--- JOB 1 ---
In the post on Sisyphus and meaning, rewrite the passage from "Both these views" to "to your fate.", changing "boulder" to "stone".
--- JOB 2 ---
Do the following statements agree with the post on Sisyphus and meaning? Answer yes or no for each, quoting the words that decide it. (a) The post says both views it quotes are true. (b) The post says a Sisyphean existence leaves only two rational options. (c) The post says there is victory in misery.
--- JOB 3 ---
In the post on Sisyphus and meaning, after how long might heaven supposedly become boring?

--- DOCUMENT SEGMENT ---

Friday, March 21, 2025

People be like

"Heaven would get boring eventually."
 
"Yep, we can imagine Sisyphus happy."
 
Both these views are false and contradictory.
 
Starting with the contradiction, if you think heaven, a literal paradise, would eventually get boring after trillions of years to the point where life becomes not worth living, then how much sooner would the same be true if you were stuck doing nothing but re-rolling a boulder up a hill for eternity?

And yet folks say that Sisyphus is meant to be this metaphor that we shouldn't look for meaning in our lives, because we won't find any, and instead rebel against the meaninglessness of life by living in spite of it, or living because of it. The struggle itself is enough to "fill the heart" and by finding meaning in your determination, you rise "above the gods" who cursed you to your fate.
 
It sounds contradictory to me: you're finding meaning (reasons to live) in the struggle against meaninglessness (pointlessness of living). Either meaning was there all along, in which case the struggle is misguided, or meaning is impossible, in which case the struggle is futile. You'd have to say that it's exactly the struggle against meaninglessness that is, paradoxically, the only way to generate meaning. But why would only that be capable of generating real meaning? Surely there are many things we do that give us compelling reasons to live.
 
We obviously cannot imagine Sisyphus happy, unless Sisyphus is so irrational or mentally damaged that he can be happy with living a hellish existence.
 
If you really find yourself in a Sisyphean existence, then there are only two rational options: 1) Change your life. 2) End your life.
 
There is no victory in misery. If you're really that miserable, but your ego prevents you from rejecting life because that would mean losing some sense of victory, and so you extend your misery, then ironically you lose all the more.

--- DATA SECTION ---

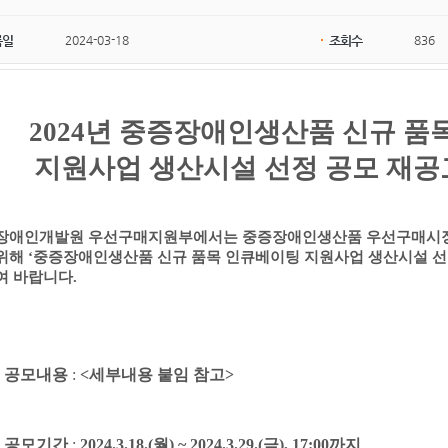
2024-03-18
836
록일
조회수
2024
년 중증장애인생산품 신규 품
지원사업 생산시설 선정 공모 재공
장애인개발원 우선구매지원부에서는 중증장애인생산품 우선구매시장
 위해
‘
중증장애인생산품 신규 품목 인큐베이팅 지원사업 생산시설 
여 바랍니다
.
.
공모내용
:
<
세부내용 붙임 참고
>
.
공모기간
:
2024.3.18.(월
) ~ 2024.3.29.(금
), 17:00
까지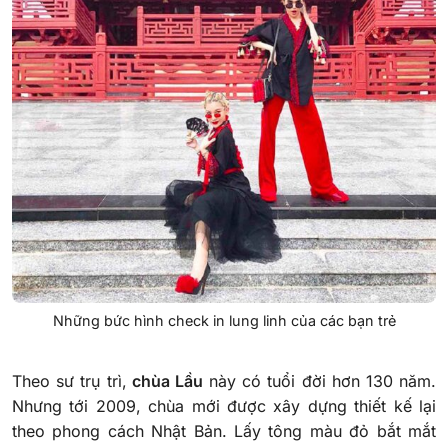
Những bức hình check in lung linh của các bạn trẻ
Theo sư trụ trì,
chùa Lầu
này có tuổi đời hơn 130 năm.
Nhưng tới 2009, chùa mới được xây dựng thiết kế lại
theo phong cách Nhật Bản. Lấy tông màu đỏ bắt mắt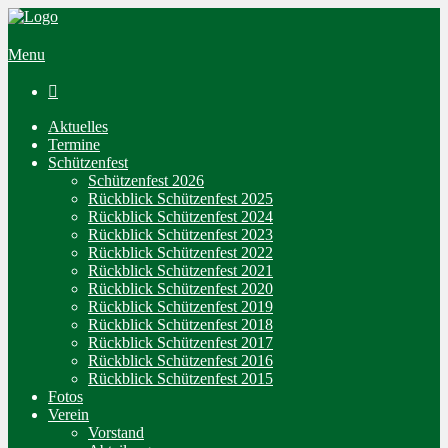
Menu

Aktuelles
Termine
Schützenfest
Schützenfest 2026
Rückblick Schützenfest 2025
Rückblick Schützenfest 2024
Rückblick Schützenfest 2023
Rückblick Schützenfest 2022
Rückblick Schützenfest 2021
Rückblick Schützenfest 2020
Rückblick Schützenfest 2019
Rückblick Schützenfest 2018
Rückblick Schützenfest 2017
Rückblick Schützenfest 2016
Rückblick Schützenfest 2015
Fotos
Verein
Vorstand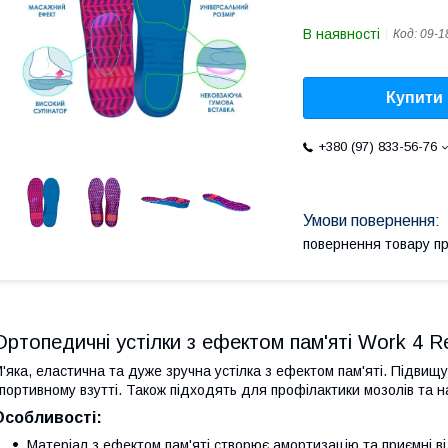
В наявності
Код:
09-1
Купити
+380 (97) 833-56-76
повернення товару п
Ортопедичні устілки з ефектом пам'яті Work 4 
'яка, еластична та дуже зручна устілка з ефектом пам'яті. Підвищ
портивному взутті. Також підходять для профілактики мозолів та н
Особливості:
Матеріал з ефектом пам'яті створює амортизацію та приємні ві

...

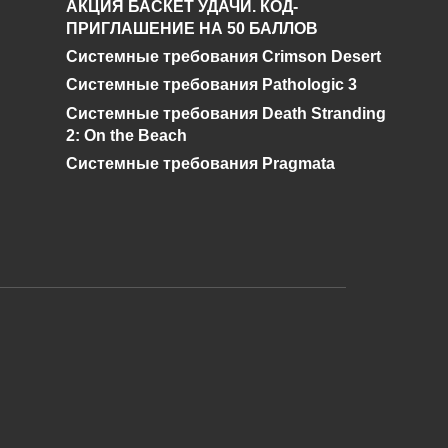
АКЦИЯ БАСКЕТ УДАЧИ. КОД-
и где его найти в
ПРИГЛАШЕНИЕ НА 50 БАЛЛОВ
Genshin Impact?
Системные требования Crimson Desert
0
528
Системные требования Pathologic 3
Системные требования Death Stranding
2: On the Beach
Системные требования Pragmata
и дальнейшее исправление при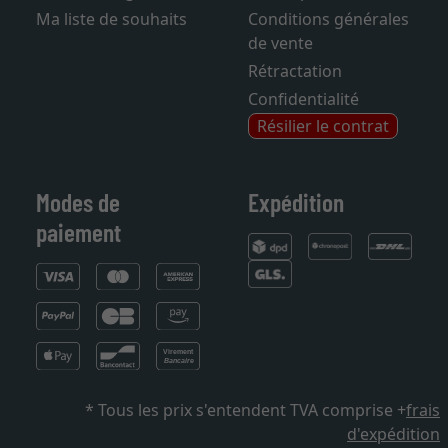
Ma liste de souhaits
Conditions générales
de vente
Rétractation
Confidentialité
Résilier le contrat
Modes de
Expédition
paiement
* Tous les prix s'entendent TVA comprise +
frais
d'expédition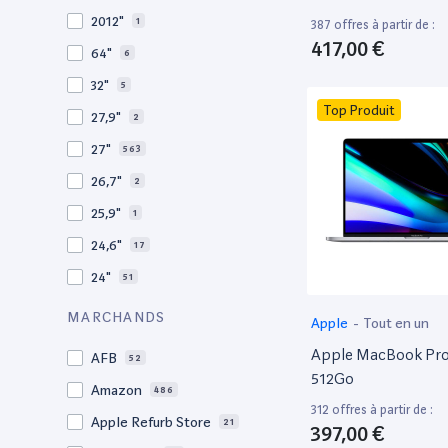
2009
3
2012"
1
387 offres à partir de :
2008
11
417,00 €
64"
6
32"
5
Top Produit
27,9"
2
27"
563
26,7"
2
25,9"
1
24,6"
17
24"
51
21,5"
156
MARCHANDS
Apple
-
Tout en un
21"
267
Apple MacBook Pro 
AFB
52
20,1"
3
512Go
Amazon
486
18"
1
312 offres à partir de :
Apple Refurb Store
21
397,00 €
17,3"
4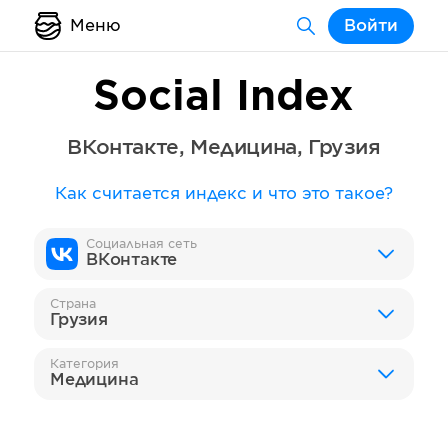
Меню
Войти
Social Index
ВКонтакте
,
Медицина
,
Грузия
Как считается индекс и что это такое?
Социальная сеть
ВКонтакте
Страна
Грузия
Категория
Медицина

--

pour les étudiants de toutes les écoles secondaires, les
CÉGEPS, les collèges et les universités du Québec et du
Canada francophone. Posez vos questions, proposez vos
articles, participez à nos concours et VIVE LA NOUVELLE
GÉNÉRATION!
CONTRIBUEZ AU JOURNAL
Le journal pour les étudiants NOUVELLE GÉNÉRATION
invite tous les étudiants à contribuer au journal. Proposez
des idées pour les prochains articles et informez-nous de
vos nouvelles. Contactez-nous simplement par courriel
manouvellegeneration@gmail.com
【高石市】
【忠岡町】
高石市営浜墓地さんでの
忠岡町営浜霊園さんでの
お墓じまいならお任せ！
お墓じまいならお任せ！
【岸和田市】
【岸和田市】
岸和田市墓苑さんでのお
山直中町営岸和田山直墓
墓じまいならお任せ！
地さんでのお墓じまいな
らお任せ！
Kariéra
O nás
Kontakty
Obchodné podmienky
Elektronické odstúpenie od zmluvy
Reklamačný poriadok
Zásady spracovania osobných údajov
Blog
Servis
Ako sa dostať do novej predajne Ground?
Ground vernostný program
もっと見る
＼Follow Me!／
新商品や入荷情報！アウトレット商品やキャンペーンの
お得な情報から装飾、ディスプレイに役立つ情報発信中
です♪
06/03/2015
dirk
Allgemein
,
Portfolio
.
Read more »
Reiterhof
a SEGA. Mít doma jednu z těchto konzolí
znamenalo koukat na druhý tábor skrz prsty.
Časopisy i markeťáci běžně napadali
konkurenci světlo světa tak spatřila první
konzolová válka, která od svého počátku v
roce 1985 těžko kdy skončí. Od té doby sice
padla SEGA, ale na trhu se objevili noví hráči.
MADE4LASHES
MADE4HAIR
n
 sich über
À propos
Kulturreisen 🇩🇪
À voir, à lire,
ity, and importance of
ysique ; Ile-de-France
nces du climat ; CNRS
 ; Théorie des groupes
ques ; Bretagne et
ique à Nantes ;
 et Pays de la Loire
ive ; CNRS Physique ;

--- EXPECTED ANSWER 1 ---
Both these views are false and contradictory.
 
Starting with the contradiction, if you think heaven, a literal paradise, would eventually get boring after trillions of years to the point where life becomes not worth living, then how much sooner would the same be true if you were stuck doing nothing but re-rolling a stone up a hill for eternity?

And yet folks say that Sisyphus is meant to be this metaphor that we shouldn't look for meaning in our lives, because we won't find any, and instead rebel against the meaninglessness of life by living in spite of it, or living because of it. The struggle itself is enough to "fill the heart" and by finding meaning in your determination, you rise "above the gods" who cursed you to your fate.

--- EXPECTED ANSWER 2 ---
(a) No: "Both these views are false and contradictory."
(b) Yes: "there are only two rational options: 1) Change your life. 2) End your life."
(c) No: "There is no victory in misery."

--- EXPECTED ANSWER 3 ---
After trillions of years.